# [Task requirements]
Check each line below for the word "Fraternidad". How many have it? Answer with the number only.

Dataset entries
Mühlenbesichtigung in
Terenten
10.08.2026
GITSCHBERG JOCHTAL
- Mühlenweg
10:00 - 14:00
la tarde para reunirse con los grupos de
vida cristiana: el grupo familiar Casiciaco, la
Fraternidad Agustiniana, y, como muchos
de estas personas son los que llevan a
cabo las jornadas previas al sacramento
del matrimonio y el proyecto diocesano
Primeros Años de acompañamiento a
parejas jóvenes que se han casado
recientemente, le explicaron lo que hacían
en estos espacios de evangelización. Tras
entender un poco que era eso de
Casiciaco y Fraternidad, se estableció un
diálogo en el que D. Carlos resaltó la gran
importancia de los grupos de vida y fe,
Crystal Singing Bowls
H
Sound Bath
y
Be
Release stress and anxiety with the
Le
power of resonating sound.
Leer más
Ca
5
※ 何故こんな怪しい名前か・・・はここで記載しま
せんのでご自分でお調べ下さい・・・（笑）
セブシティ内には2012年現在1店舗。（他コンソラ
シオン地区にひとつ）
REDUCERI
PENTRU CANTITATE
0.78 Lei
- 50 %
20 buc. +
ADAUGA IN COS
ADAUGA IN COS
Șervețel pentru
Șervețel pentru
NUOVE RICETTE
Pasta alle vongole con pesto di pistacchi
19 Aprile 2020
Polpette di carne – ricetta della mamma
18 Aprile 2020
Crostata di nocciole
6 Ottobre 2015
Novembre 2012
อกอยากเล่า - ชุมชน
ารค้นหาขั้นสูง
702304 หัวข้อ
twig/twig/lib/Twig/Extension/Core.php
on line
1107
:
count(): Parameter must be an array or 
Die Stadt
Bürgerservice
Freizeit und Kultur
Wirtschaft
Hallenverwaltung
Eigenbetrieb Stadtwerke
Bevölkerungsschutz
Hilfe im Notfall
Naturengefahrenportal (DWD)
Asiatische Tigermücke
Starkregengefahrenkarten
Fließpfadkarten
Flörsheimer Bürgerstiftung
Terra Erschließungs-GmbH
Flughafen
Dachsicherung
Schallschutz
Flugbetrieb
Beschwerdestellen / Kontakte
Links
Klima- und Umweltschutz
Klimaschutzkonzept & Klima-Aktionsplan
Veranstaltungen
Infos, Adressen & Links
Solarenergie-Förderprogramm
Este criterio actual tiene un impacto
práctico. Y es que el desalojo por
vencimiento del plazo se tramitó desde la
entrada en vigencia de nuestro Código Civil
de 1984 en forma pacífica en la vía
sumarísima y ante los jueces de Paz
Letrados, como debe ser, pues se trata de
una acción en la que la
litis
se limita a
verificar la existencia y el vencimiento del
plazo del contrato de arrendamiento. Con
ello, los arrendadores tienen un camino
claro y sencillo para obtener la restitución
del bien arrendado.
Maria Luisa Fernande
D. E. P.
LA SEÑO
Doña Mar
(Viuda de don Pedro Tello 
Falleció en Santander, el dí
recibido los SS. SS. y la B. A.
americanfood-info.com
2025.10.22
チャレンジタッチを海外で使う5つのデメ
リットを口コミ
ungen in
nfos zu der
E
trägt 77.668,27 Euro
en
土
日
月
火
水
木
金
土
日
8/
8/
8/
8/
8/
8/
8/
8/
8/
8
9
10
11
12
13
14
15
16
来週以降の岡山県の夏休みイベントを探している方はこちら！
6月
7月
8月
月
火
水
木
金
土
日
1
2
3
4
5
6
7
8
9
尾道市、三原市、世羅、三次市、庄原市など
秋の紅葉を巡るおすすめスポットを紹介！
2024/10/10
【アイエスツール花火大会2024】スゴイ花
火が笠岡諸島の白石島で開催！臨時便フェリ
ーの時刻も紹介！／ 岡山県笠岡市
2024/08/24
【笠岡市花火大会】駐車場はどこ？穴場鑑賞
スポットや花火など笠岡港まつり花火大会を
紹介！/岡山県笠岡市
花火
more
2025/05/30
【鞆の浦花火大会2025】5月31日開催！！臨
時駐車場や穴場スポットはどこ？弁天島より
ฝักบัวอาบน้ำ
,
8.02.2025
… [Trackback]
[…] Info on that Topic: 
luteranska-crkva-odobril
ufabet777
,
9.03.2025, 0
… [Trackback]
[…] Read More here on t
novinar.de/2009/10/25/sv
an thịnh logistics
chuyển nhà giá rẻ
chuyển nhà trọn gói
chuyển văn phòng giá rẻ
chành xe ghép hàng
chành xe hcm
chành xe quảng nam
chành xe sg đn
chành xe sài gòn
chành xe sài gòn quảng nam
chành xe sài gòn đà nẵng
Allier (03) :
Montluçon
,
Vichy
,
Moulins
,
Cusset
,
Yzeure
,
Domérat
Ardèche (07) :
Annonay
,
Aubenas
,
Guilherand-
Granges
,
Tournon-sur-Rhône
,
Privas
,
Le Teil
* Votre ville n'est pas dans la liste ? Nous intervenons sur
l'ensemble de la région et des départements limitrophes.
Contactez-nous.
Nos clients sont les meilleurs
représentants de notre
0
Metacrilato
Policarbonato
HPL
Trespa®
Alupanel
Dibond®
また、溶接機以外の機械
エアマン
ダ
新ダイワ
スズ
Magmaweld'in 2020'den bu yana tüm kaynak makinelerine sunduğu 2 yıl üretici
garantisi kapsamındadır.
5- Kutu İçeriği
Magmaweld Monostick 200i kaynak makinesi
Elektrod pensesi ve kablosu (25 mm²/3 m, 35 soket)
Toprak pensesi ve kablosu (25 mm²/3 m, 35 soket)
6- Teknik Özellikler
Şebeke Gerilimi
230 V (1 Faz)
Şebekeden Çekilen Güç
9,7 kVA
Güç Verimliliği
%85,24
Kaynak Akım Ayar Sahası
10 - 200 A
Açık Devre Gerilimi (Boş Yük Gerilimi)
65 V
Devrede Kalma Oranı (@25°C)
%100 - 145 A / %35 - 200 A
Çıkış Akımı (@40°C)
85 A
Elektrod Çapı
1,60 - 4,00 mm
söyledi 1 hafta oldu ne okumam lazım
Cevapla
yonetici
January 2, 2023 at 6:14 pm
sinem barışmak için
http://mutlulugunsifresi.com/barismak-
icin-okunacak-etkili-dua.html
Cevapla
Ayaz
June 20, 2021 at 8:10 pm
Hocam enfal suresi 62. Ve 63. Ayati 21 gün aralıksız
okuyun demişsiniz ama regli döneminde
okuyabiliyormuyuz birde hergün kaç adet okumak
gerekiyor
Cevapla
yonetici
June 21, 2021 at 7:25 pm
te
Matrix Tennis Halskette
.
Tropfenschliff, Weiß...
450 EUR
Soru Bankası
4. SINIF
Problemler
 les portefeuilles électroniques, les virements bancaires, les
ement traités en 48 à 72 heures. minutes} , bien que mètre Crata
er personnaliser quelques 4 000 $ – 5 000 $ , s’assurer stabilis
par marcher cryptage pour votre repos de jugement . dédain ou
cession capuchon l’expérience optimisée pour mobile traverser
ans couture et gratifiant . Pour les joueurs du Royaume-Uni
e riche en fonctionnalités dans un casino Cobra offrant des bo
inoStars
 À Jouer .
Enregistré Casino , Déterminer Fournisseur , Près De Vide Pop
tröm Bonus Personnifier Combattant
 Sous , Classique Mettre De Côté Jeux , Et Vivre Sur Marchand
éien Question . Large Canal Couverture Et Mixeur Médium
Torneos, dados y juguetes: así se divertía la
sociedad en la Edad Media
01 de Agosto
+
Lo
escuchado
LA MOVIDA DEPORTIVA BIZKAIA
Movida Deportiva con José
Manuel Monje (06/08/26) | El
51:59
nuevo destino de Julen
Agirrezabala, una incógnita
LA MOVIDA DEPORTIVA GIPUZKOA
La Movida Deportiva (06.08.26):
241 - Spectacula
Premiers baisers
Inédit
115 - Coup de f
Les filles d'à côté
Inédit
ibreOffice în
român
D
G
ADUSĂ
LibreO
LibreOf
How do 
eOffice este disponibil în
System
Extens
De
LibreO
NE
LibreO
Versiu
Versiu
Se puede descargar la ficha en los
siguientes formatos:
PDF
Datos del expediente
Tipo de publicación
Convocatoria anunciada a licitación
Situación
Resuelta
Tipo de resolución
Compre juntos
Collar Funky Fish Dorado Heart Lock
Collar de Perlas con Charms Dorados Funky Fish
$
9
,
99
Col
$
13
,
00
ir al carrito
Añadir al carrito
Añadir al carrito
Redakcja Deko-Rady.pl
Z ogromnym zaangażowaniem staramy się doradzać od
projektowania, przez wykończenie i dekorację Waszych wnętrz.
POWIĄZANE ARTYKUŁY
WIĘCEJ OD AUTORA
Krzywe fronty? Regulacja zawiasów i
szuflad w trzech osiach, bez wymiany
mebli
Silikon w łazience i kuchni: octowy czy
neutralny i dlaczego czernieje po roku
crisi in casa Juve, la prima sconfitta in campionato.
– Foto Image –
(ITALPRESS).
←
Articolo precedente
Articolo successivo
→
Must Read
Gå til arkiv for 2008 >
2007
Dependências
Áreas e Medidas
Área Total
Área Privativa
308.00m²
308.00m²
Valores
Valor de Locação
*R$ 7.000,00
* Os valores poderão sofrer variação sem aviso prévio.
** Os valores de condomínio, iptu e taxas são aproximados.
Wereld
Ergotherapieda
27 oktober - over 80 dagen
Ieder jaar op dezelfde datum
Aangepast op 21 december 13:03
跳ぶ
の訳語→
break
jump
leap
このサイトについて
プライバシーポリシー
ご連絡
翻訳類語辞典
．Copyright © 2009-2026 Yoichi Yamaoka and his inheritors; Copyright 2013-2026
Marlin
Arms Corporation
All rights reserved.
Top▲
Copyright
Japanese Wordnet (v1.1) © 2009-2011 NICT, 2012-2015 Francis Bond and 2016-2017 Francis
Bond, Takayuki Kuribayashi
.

# [Problem solution]
2